With Valentine's Day a bitter, empty memory, our hosts have thrown a post-/anti-VD party. The invitations were specific: It's an '80s ("Pre–Hot Topic and Marilyn Manson") Goth Party. There are no dog collars, S&M latex, or painful-looking piercings to be found—just a lot of black lipstick and eye shadow and tons of the Cure and Siouxsie and the Banshees. A woman hands partiers high-school-style folded notes, adding, "Not that it means anything," before slouching away. One reads: "Hey, Valentine! Love is pain! Whatever."

People get tips on how to goth dance: "It's kind of the antihippie dancing. Hippies dance with their arms outstretched and goths are all self-contained and dancing inward." But even with an impressive smoke machine, the Darkness is hard to maintain: People are continually shouting, "No smiling! Never smiling!" A sad schoolgirl bubbles, "I'm the happiest goth in the world!" and someone else explains, "When I hear Joy Division, I just get happy... it makes me wanna dance happily."
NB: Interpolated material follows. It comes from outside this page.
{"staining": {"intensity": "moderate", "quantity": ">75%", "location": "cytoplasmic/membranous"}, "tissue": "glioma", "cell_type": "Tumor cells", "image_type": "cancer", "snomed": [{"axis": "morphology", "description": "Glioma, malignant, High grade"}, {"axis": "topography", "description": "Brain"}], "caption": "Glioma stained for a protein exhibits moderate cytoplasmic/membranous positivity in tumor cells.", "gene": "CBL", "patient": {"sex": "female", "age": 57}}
The partiers all look so adorable in their Heathers-era gloom that it's enough to make you regret that Trent Reznor ever came along and depressed the hell out of the scene. Some women decorate Party Crasher with black eyeliner and lipstick, and we start to feel a little bit melancholy. We explain that we've never done goth before. "Well," someone says, "you're not really goth, you're kind of... Gap-goth." We say that being called Gap-anything makes us want to hang ourselves, and she snarks: "No, see, if you hung yourself, you'd be a real goth."